* _Your task_:
Every line of the data that contains the string "email" must be copied.

* _Records drawn from a dataset_:
▬▬▬
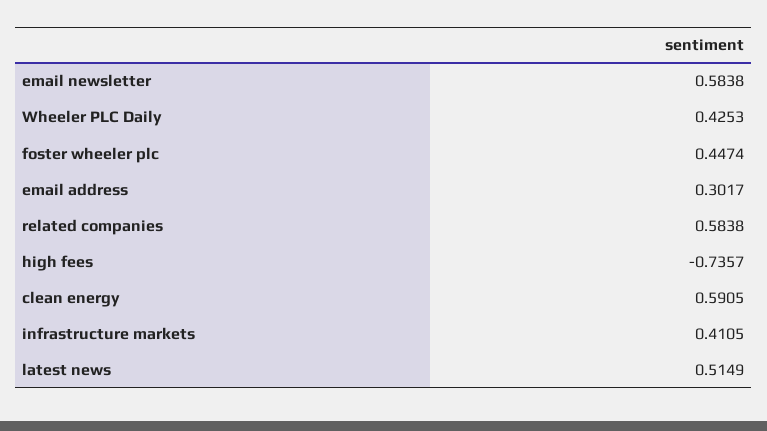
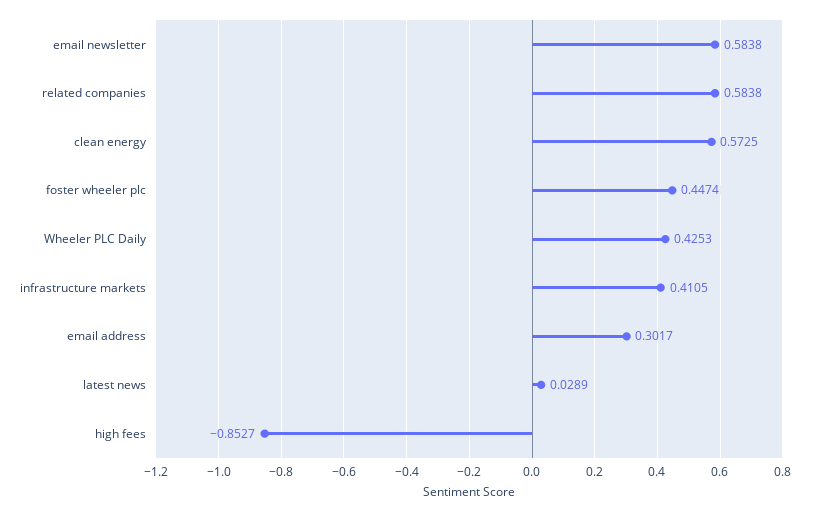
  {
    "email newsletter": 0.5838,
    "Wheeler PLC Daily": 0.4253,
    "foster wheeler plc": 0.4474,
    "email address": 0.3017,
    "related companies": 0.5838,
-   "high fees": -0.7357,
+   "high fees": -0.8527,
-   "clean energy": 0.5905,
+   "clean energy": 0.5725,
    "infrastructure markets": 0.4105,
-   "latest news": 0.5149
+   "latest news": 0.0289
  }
▬▬▬
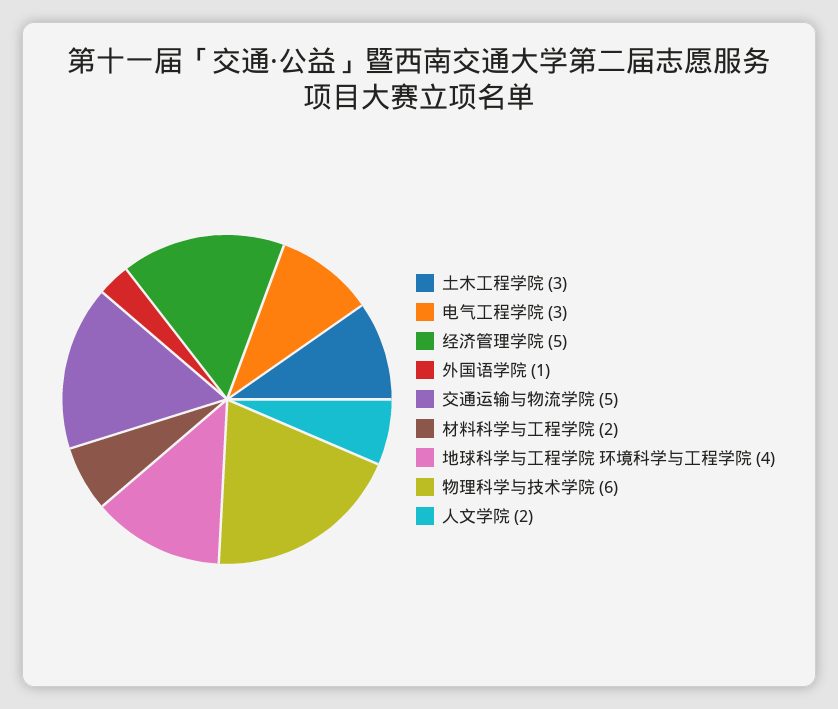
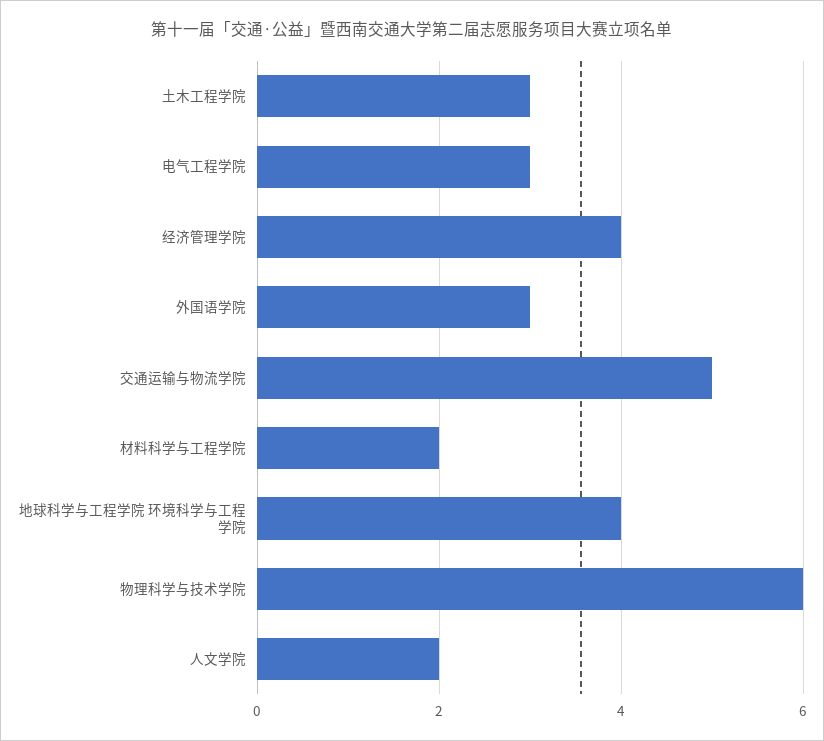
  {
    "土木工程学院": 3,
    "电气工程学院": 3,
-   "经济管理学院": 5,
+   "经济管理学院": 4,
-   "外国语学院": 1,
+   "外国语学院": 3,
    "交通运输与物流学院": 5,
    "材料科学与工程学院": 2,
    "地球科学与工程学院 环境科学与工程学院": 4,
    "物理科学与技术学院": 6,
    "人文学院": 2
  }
▬▬▬
* _Output for this task_:
    "email newsletter": 0.5838,
    "email address": 0.3017,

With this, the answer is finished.